September 7th.—Immediately after breakfast, we went to St. Justina's, a noble temple, designed by Palladio, and worthy of his reputation. The dimensions are vast, and the equal distribution of light and ornament truly admirable. Upon my first entrance, the long perspective of domes above, and chequered marble below, struck me with surprise and pleasure. I roved about the spacious aisles for several minutes, then sat down under the grand cupola, and admired the beautiful symmetry of the building.

Both extremities of the cross aisles are terminated by altar and tombs of very remote antiquity, adorned with uncouth sculptures of the Evangelists, supported by wreathed columns of alabaster, round which, to my no small astonishment, four or five gawky fellows were waddling on their knees, persuaded, it seems, that this strange devotion would cure the rheumatism, or any other aches with which they were afflicted. You can have no conception of the ridiculous attitudes into which they threw themselves; nor the difficulty with which they squeezed along, between the middle column of the tomb and those which surrounded it. No criminal in the pillory ever exhibited a more rueful appearance, no swine ever scrubbed itself more fervently than these infatuated lubbers.

I left them hard at work, taking more exercise than had been their lot for many a day; and, mounting into the organ gallery, listened to Turini's {182} music with infinite satisfaction. The loud harmonious tones of the instrument filled the whole edifice; and, being repeated by the echoes of its lofty domes and arches, produced a wonderful effect. Turini, aware of this circumstance, adapts his compositions with great intelligence to the place, and makes his slave, the organ, send forth the most affecting, long-protracted sounds, which languish in the air, and are some time a-dying. Nothing can be more original than his style. Deprived of sight by an unhappy accident, in the flower of his days, he gave up his entire soul to music, and scarcely exists but through its medium.

When we came out of St. Justina's, the azure of the sky and the softness of the air inclined us to think of some excursion. Where could I wish to go, but to the place in which I had been so delighted? Besides, it was proper to make the C. another visit, and proper to see the Pisani palace, which happily I had before neglected. All these proprieties considered, M. de R. accompanied me to Fiesso.

▶ _Provided material_:
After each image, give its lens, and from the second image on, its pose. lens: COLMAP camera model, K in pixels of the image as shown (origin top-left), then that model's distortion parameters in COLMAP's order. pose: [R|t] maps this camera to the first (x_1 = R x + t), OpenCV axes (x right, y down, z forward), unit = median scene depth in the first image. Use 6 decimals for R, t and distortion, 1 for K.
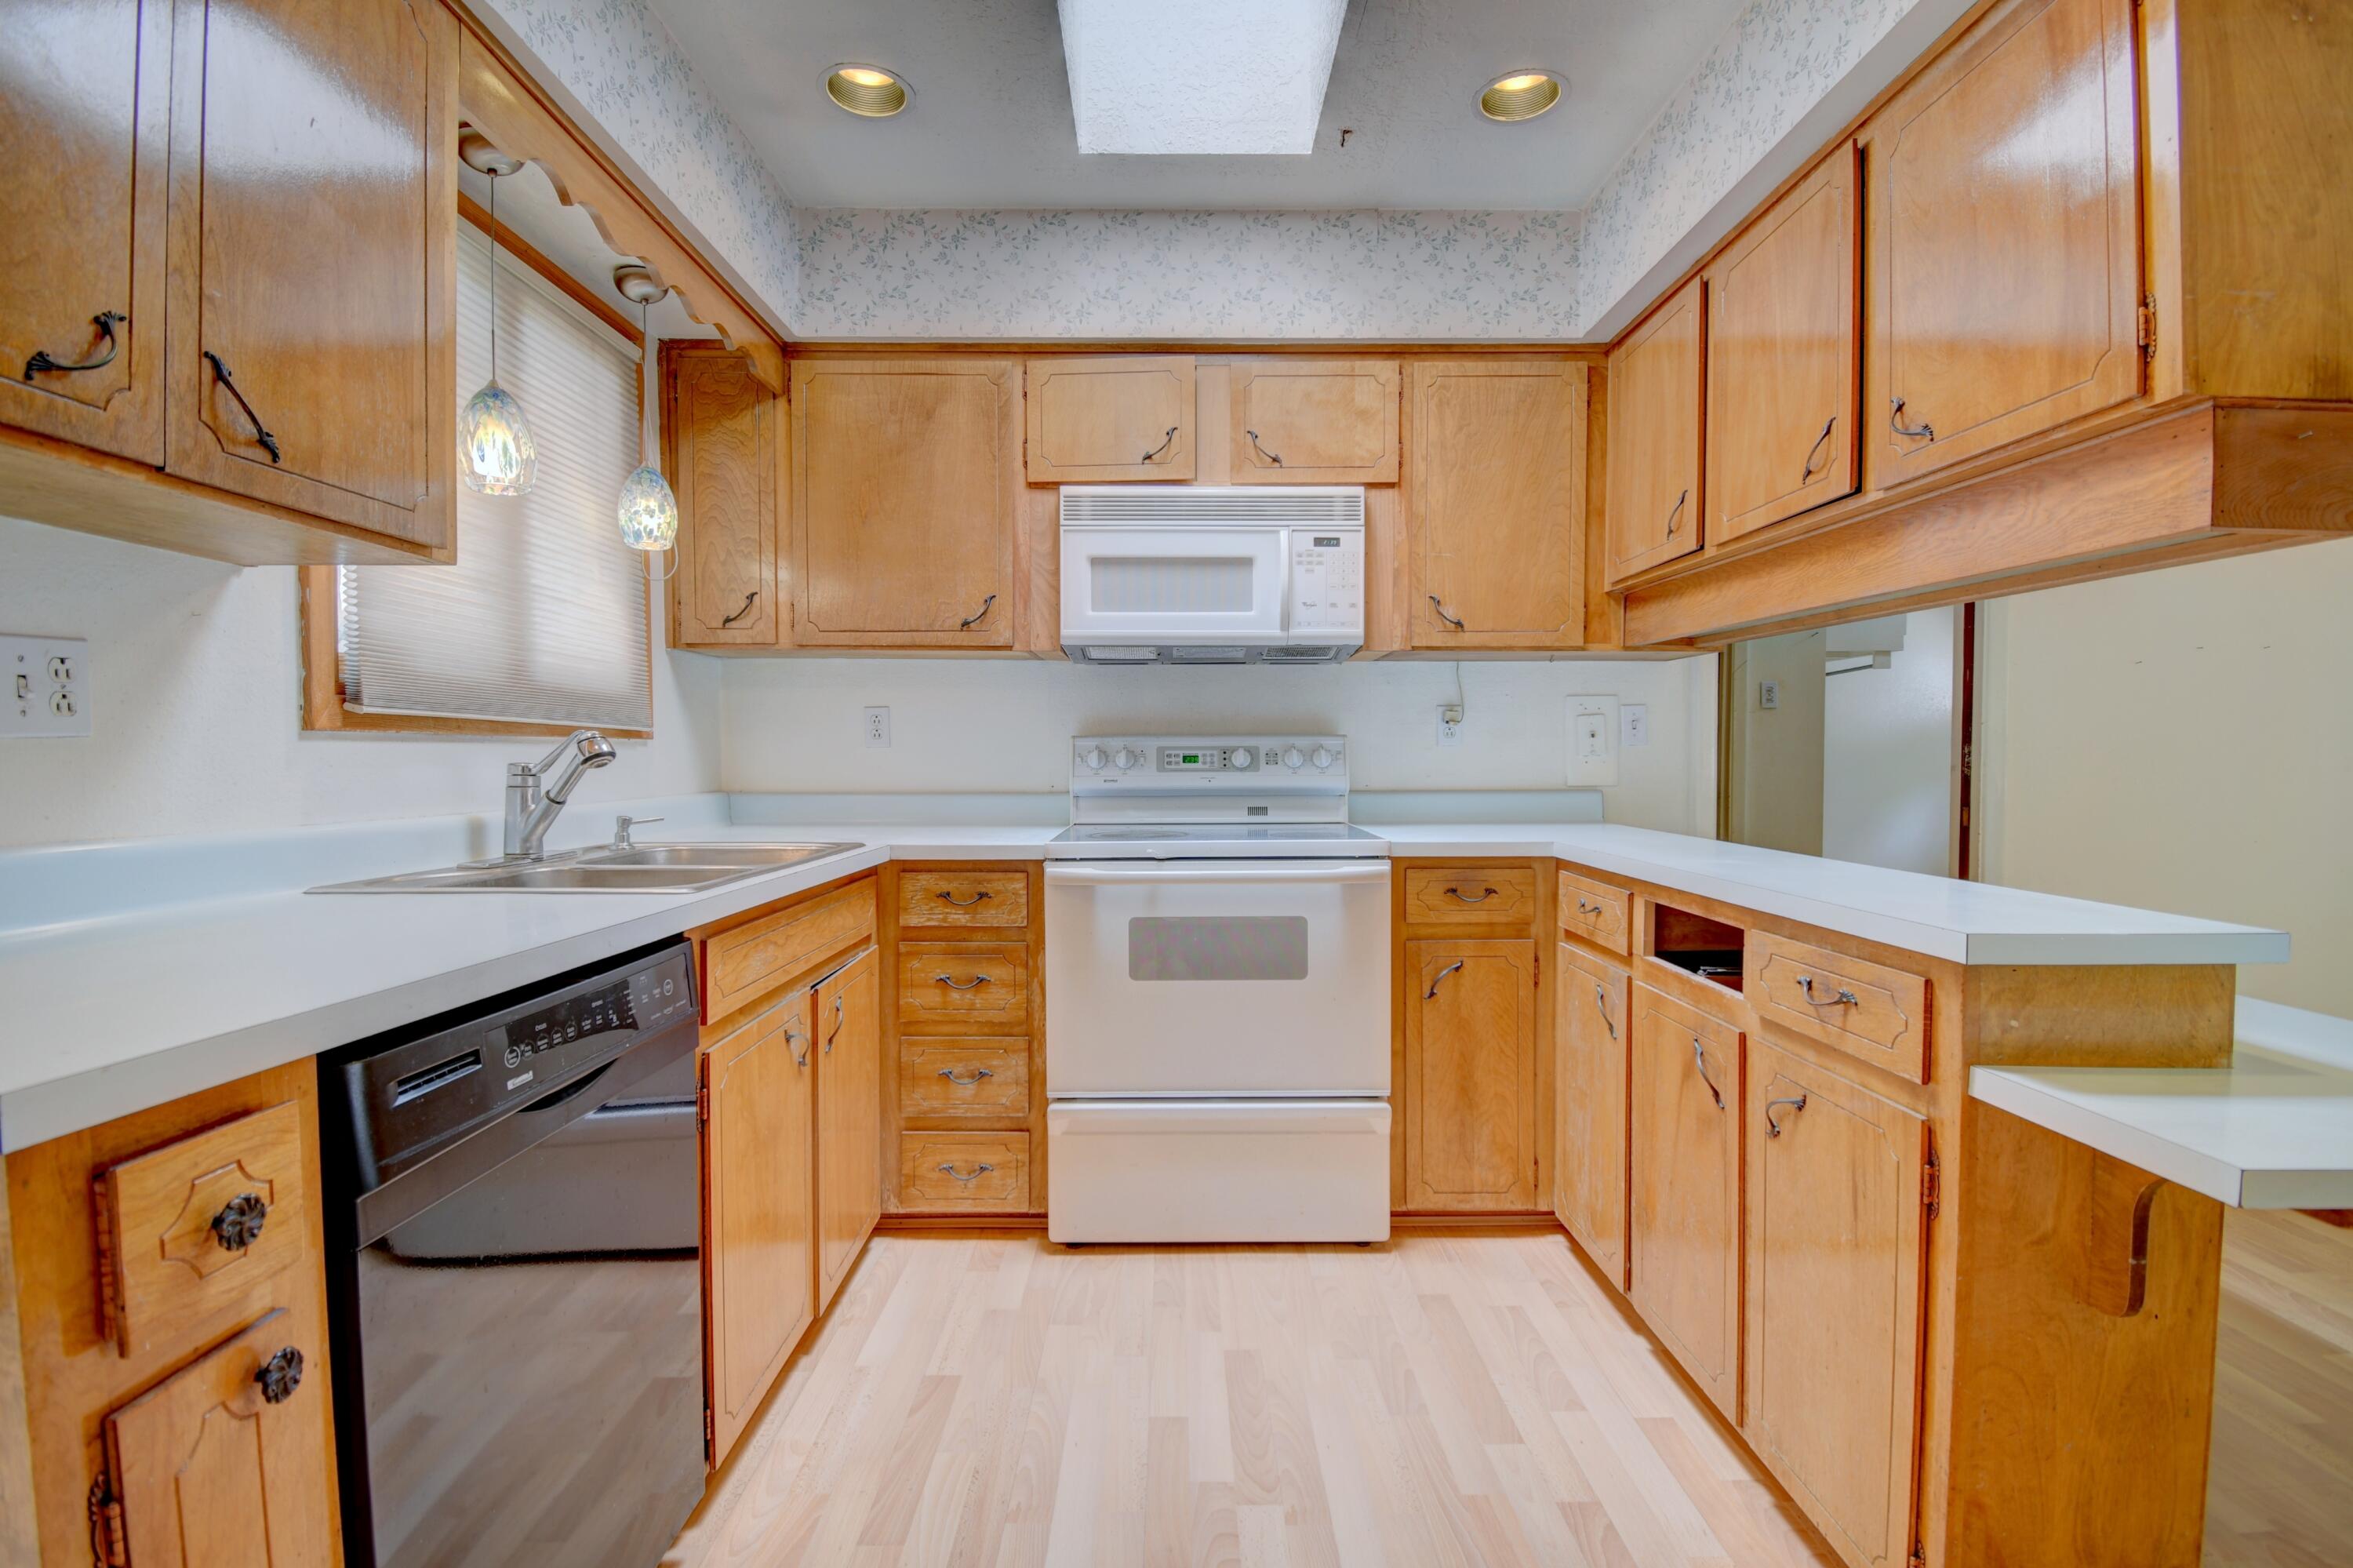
lens RADIAL K [[1039.4, 0, 1180.1], [0, 1039.4, 787.0], [0, 0, 1]] dist [0.015830, -0.023569]
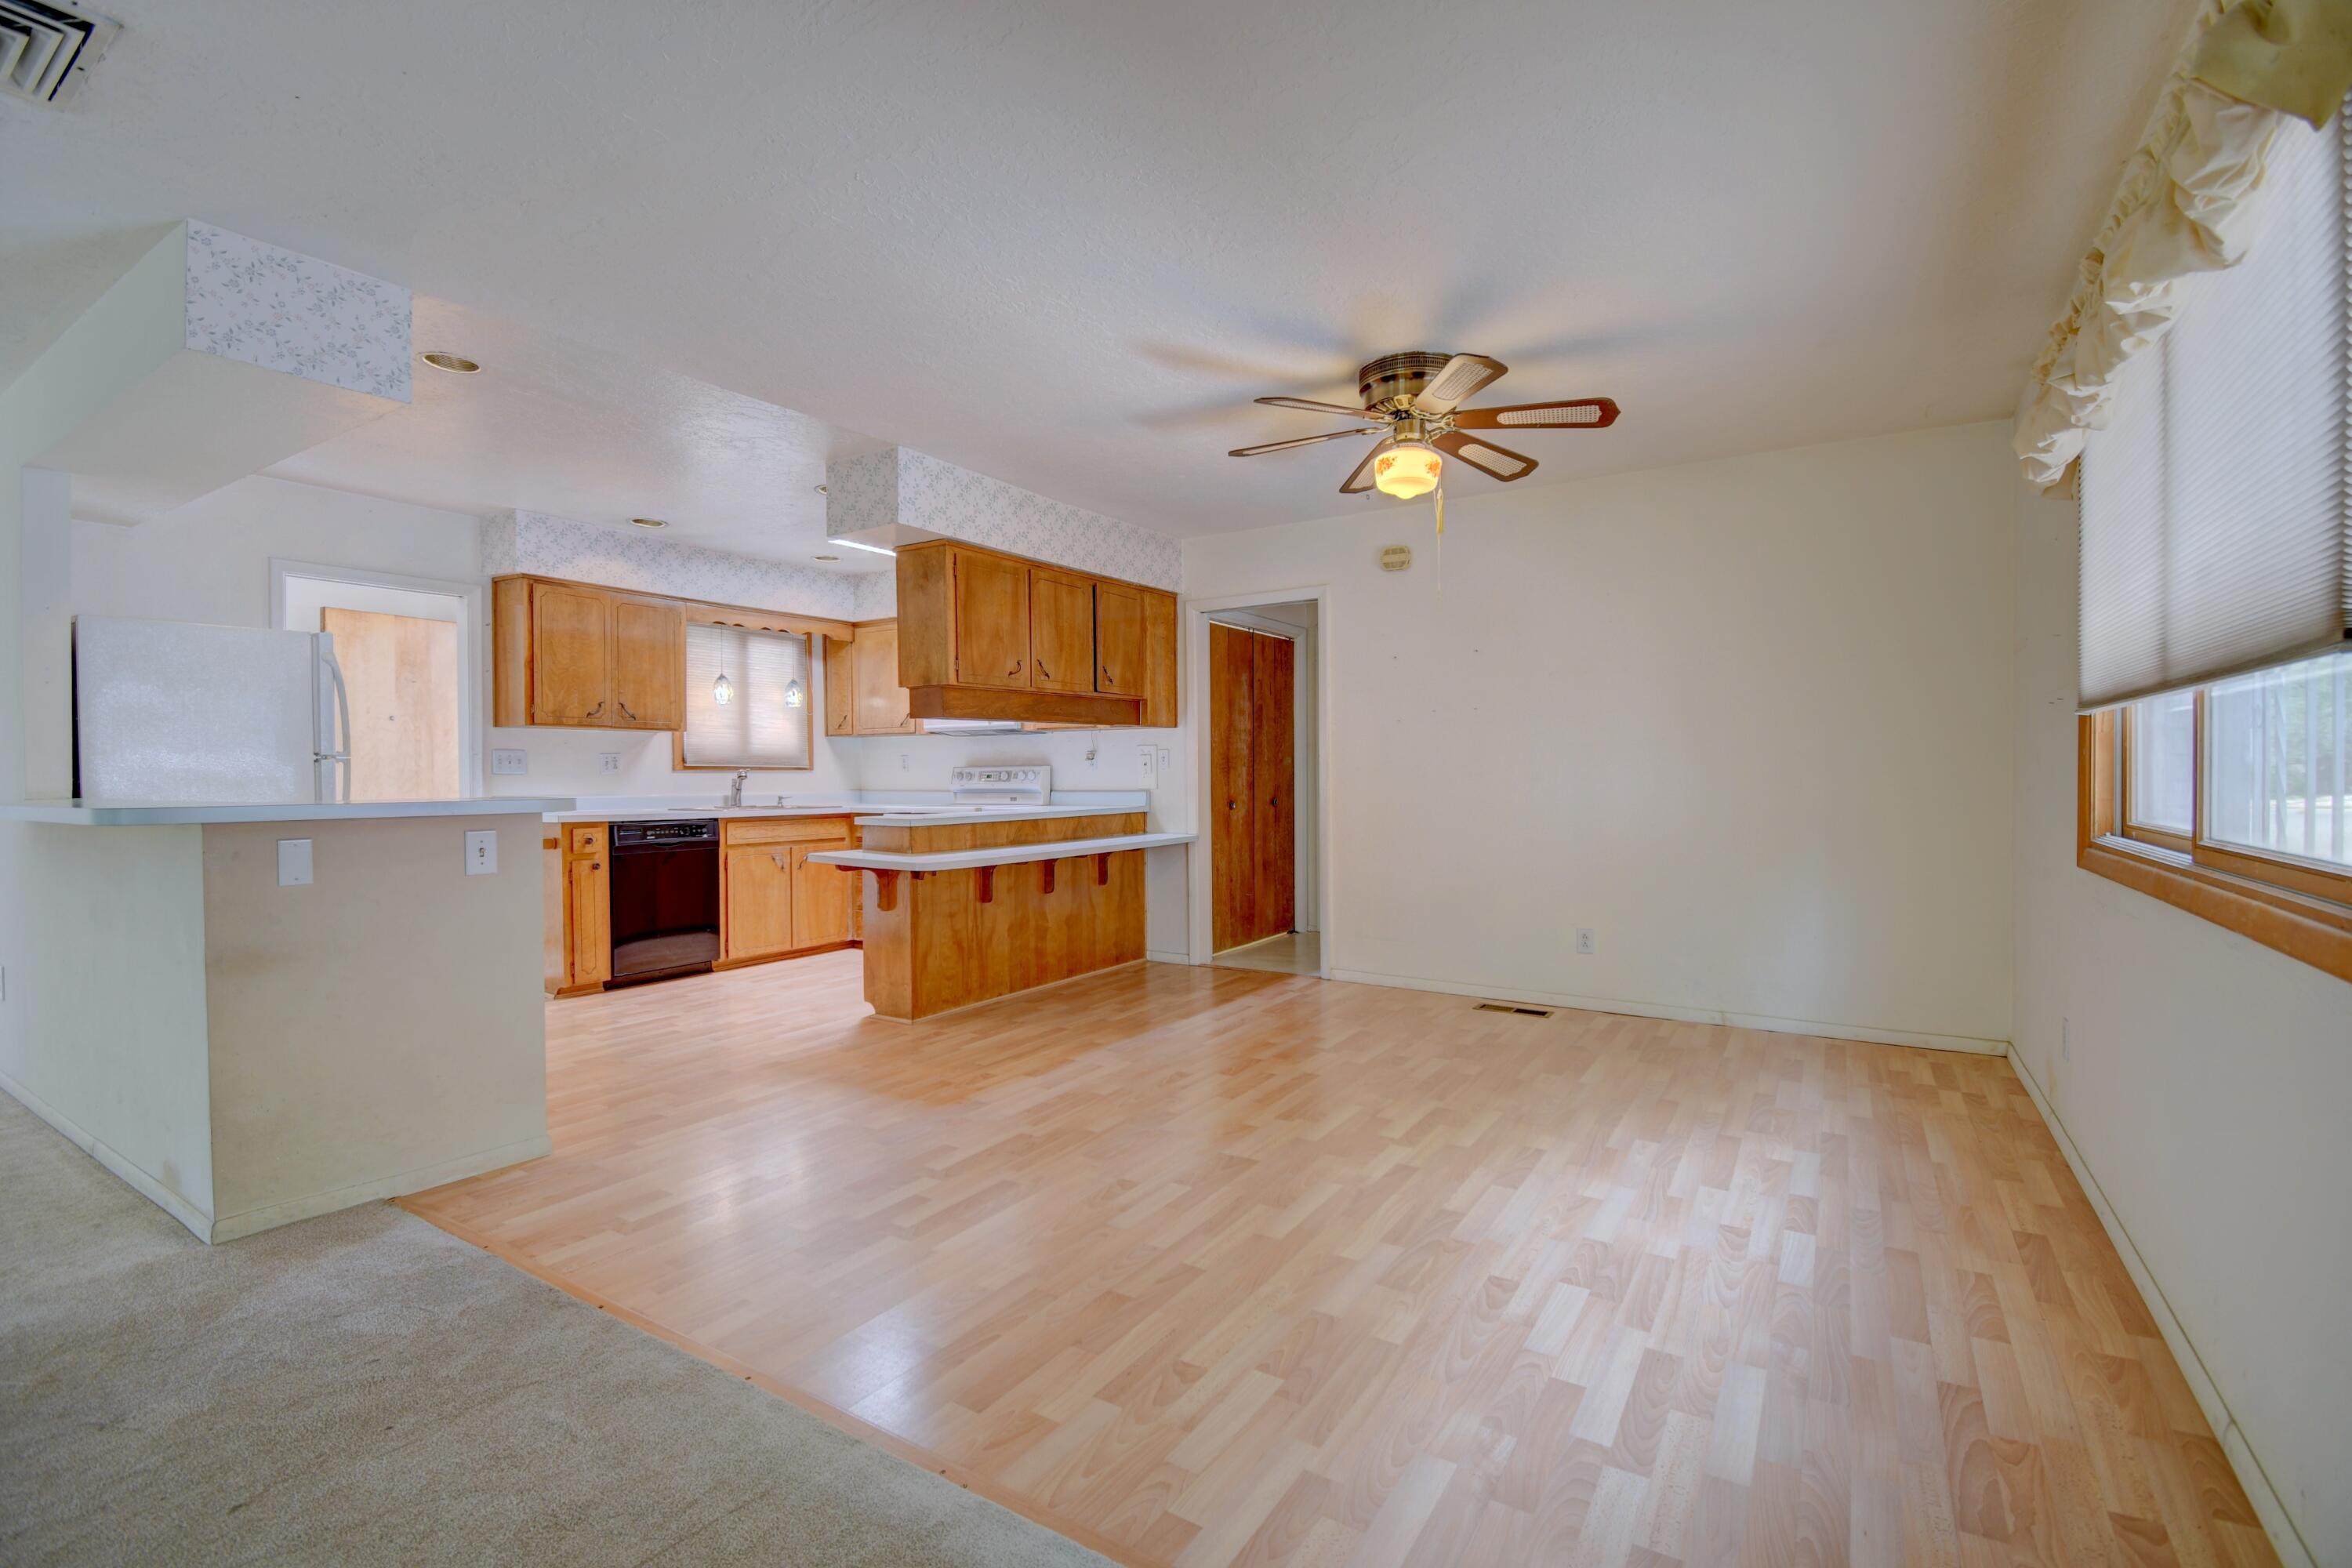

▶ _Work to complete_:
1. Copy the St. Justina's diary entry starting with "September 7th.—Immediately after" and going on through "of the building.".
2. According to the St. Justina's diary entry, why does Turini shape his organ compositions the way he does? Answer in one to three sentences.
3. Extend the St. Justina's diary entry past its final sentence.
These lines have nothing to do with the St. Justina's diary entry.

▶ _Answer list_:
1.
September 7th.—Immediately after breakfast, we went to St. Justina's, a noble temple, designed by Palladio, and worthy of his reputation. The dimensions are vast, and the equal distribution of light and ornament truly admirable. Upon my first entrance, the long perspective of domes above, and chequered marble below, struck me with surprise and pleasure. I roved about the spacious aisles for several minutes, then sat down under the grand cupola, and admired the beautiful symmetry of the building.

2. The church's lofty domes and arches echo the organ's loud tones, which produces a wonderful effect. Turini knows this, so he adapts his compositions to the place and has the organ send out long-protracted sounds that linger in the air.

3.
The sun was just sunk when we arrived; the whole ether in a glow, and the fragrance of the arched citron alleys delightful. Beneath them I walked in the cool, till the Galuzzi began once more her enchanting melody. She sung till the moon tempted the fascinating G—-a and myself to stray on the banks of the Brenta. A profound calm reigned upon the woods and the waters, and moonlight added serenity to a scene naturally peaceful. We listened to the faint murmurs of the leaves, and the distant rural noises, observing the gleams that quivered on the river, and discovered a mutual delight in contemplating the same objects.

We supped late: before the Galuzzi had repeated the airs which had most affected me, morning began to dawn.

September 8th.—It was evening, and I was still asleep; not in a tranquil slumber, but at the mercy of fantastic visions. The want of sound repose had thrown me into a feverish impatient mood, that was alone to be subdued by harmony. Scarcely had I snatched some slight refreshment, before I flew to the great organ at St. Justina's, but tried, this time, to compose myself in vain. M. de R., finding my endeavours unsuccessful, proposed, by way of diverting my attention, that we should set out immediately for one of the Euganean hills about five or seven miles from Padua, at the foot of which some antique baths had very lately been discovered. I consented, without hesitation, little concerned whither I went, or what happened to me, provided the scene was often shifted. The lanes and enclosures we passed on our road to the hills, appeared in all the gaiety that verdure, flowers, and sunshine could give them. But my pleasures were overcast, and I beheld every object, however cheerful, through a dusky medium. Deeply engaged in conversation, distance made no impression; and we beheld the meadows, over which the ruins are scattered, lie before us, when we still imagined ourselves several miles away. Had I but enjoyed my former serenity, how agreeably would such a landscape have affected my imagination! How lightly should I not have run over the herbage, and viewed the irregular shrubby hills, diversified with clumps of cypress, verdant spots, and pastoral cottages, such as Zuccarelli loved to paint! No scene could be more smiling than this which here presented itself, or answer, in a fuller degree, the ideas I had formed of Italy.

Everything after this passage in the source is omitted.